THE TASK:
Put the data below into a Markdown table with the columns "Row" and "Data line", one numbered row per line and no rows for blank lines. Leave out the picture lines.

[RECORDS FOR PROCESSING]

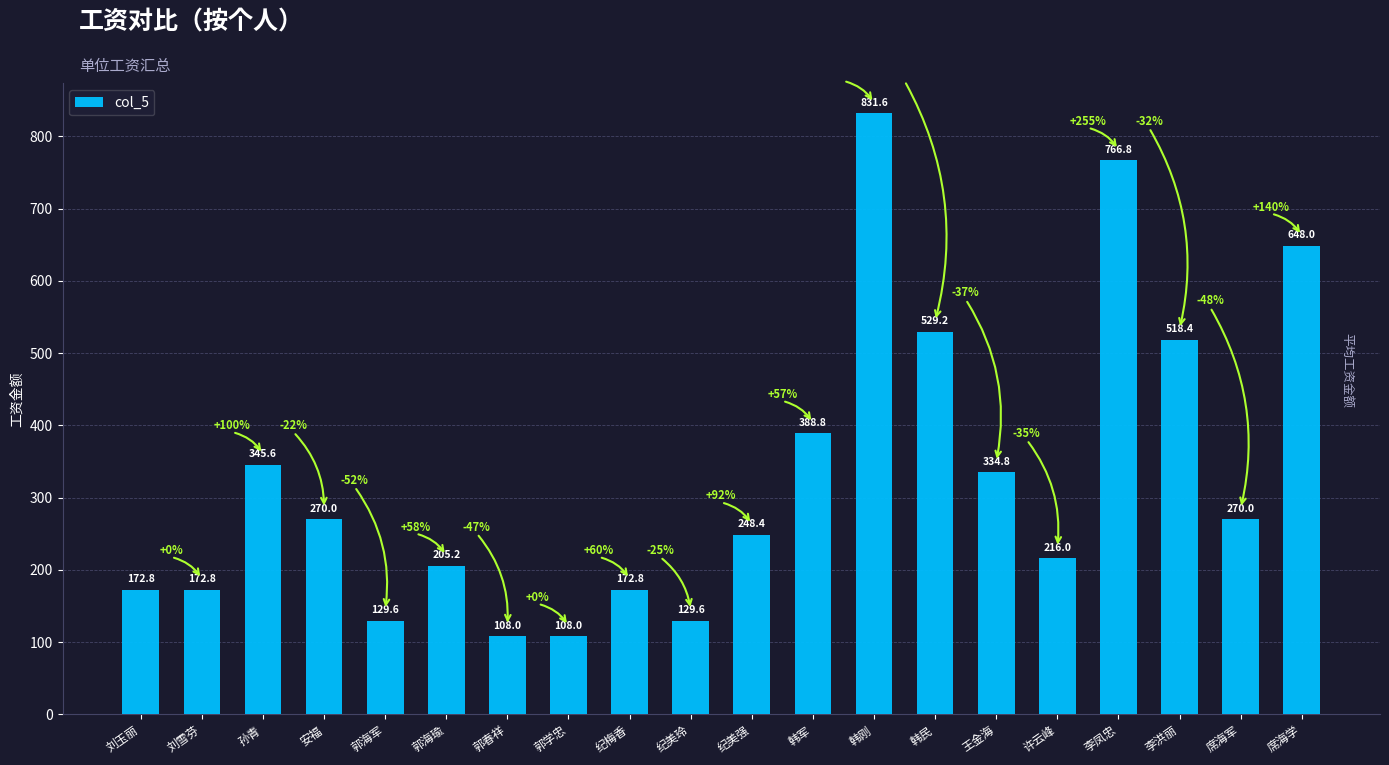

True or false: the data shows 136.8 at 孙青.

False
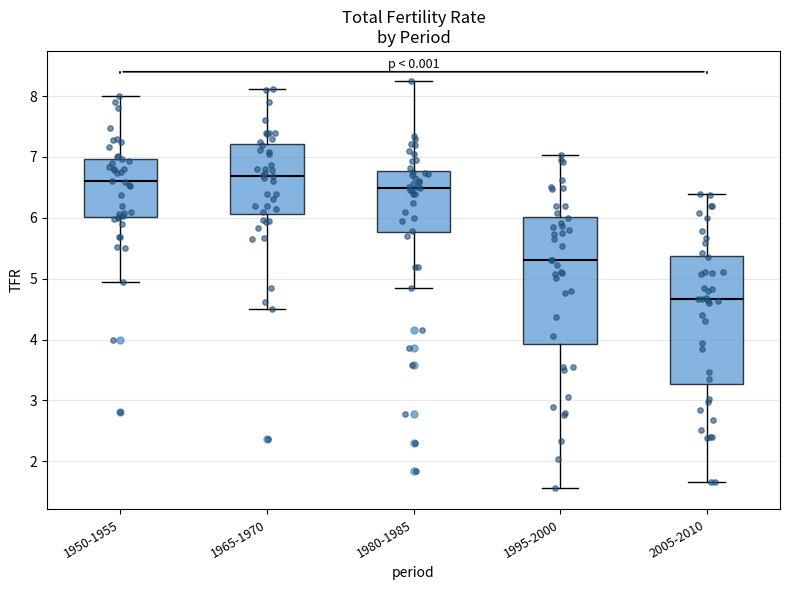

Where does the median line of the box for 1980-1985 sit on the y-axis? The values are not printed on the chart, so give them approximately, as read against the axis.

6.5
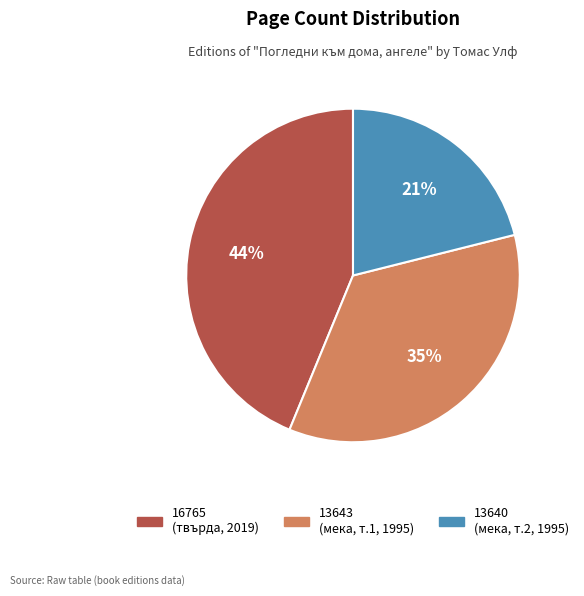

Between 13640 and 16765, which is larger?

16765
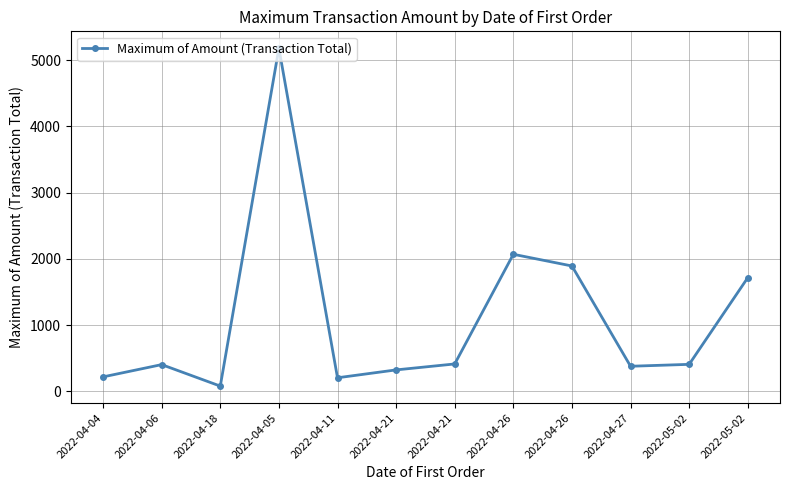

What is the ratio of the value at 2022-04-05 to the value at 2022-04-21?

12.5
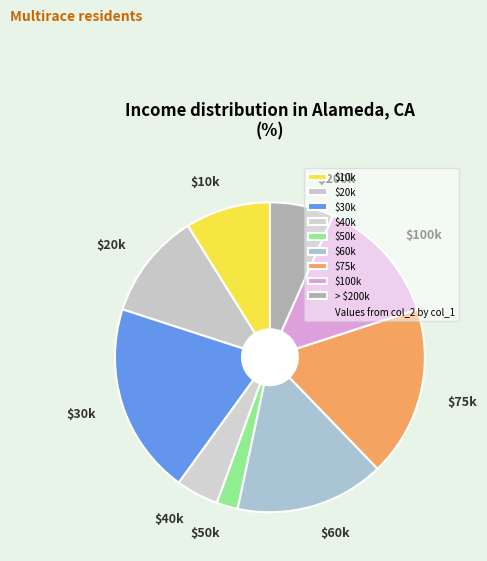

True or false: $100k accounts for 13% of the total.

True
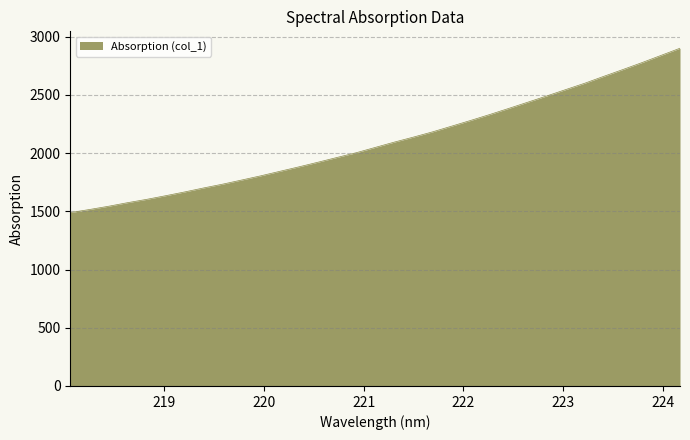

What is the difference between the maximum and minimum values?

1411.6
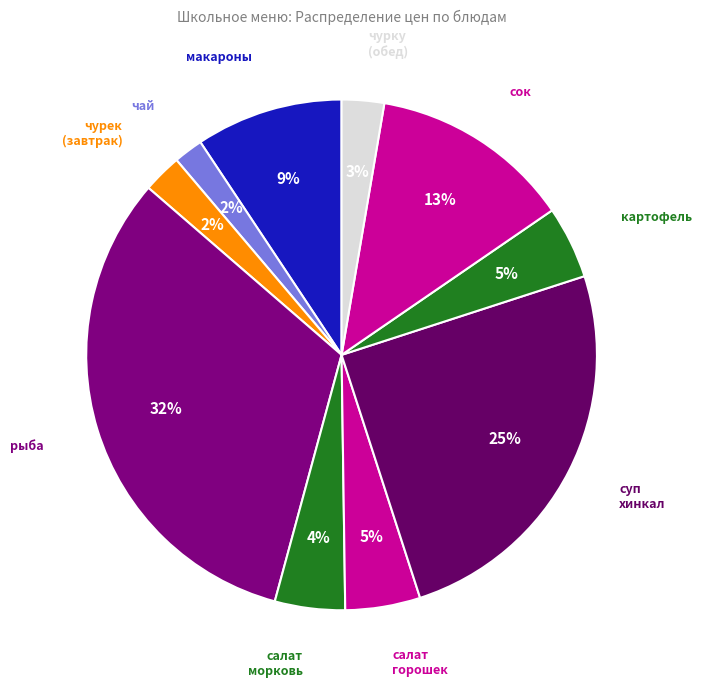

Is there any slice that represents more than half of the pie?

No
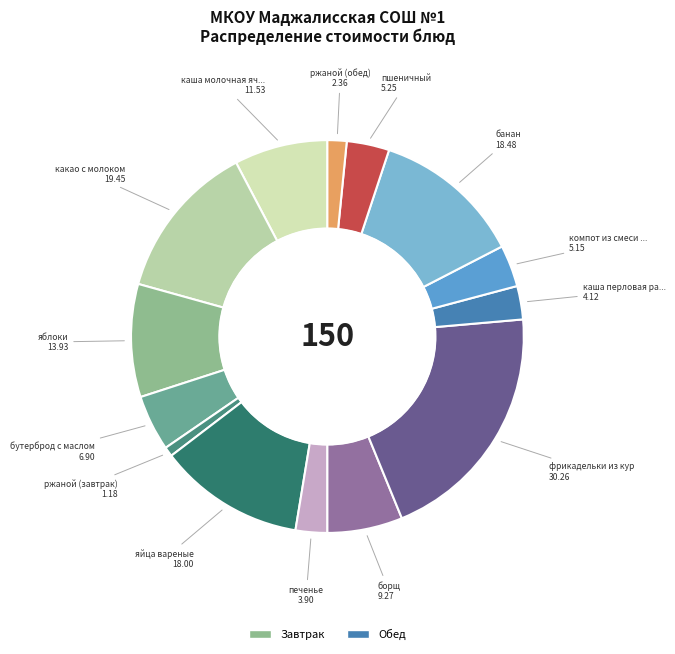

Count the number of slices in the pie.

14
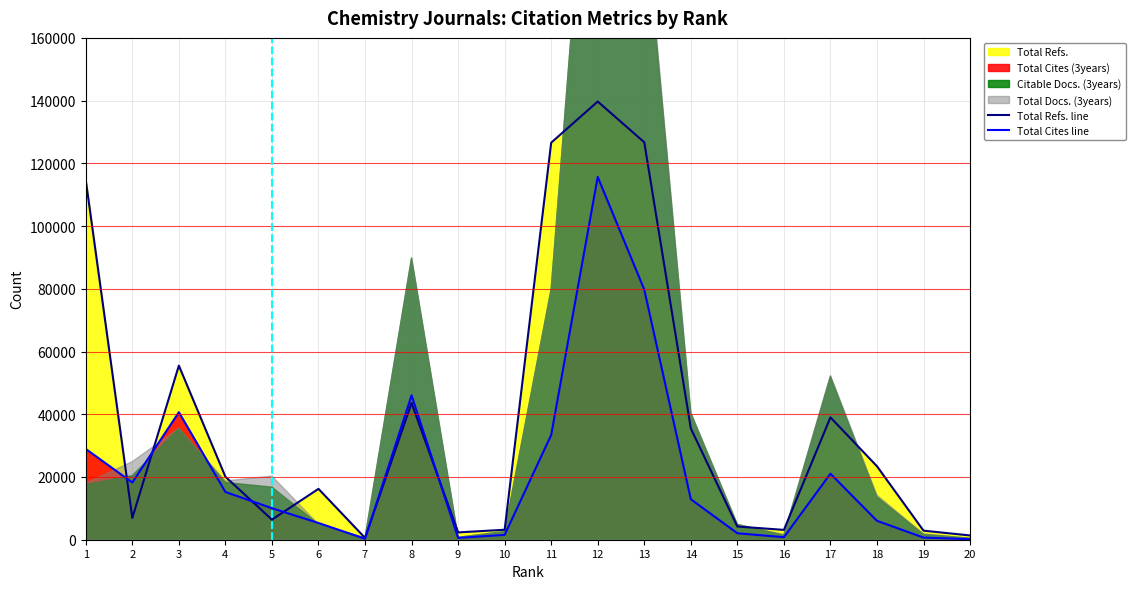

Reading left to right, list all the values displayed in this chart.

Total Refs. line: 114691	6943	55509	20082	6402	16218	594	43588	2332	3181	126593	139710	126721	35494	4212	3135	39009	23418	2885	1359
Total Cites line: 28933	18238	40658	15223	10052	5332	299	46025	579	1550	33397	115665	79734	12915	2063	808	21050	6033	683	175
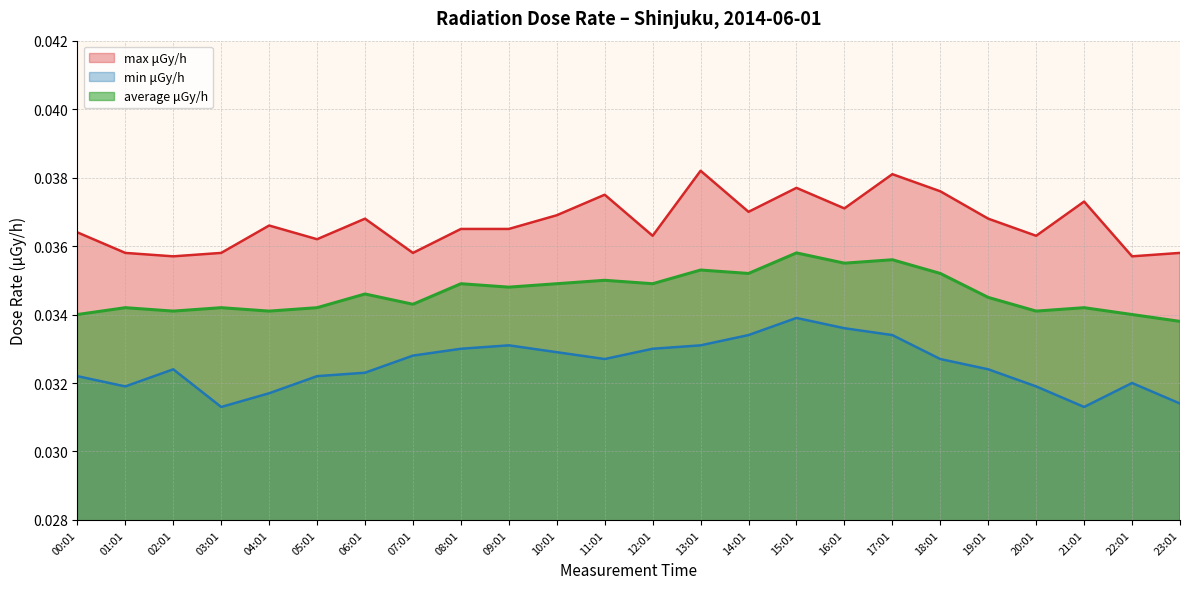

The value of min μGy/h at 19:01 is 0.1. True or false?

False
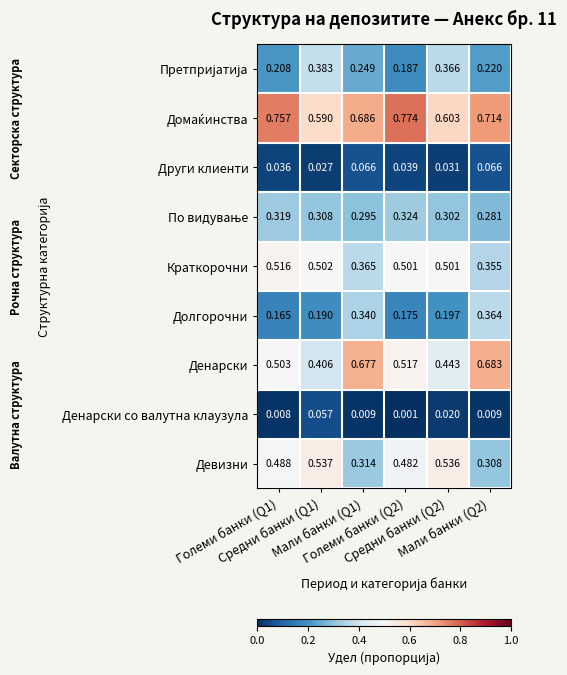

Which series has the largest range (max minus min)?

Денарски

[/RECORDS FOR PROCESSING]

SOLUTION FOR THIS TASK:
| Row | Data line |
|---|---|
| 1 | True or false: the data shows 136.8 at 孙青. |
| 2 | False |
| 3 | Where does the median line of the box for 1980-1985 sit on the y-axis? The values are not printed on the chart, so give them approximately, as read against the axis. |
| 4 | 6.5 |
| 5 | Between 13640 and 16765, which is larger? |
| 6 | 16765 |
| 7 | What is the ratio of the value at 2022-04-05 to the value at 2022-04-21? |
| 8 | 12.5 |
| 9 | True or false: $100k accounts for 13% of the total. |
| 10 | True |
| 11 | What is the difference between the maximum and minimum values? |
| 12 | 1411.6 |
| 13 | Is there any slice that represents more than half of the pie? |
| 14 | No |
| 15 | Count the number of slices in the pie. |
| 16 | 14 |
| 17 | Reading left to right, list all the values displayed in this chart. |
| 18 | Total Refs. line: 114691	6943	55509	20082	6402	16218	594	43588	2332	3181	126593	139710	126721	35494	4212	3135	39009	23418	2885	1359 |
| 19 | Total Cites line: 28933	18238	40658	15223	10052	5332	299	46025	579	1550	33397	115665	79734	12915	2063	808	21050	6033	683	175 |
| 20 | The value of min μGy/h at 19:01 is 0.1. True or false? |
| 21 | False |
| 22 | Which series has the largest range (max minus min)? |
| 23 | Денарски |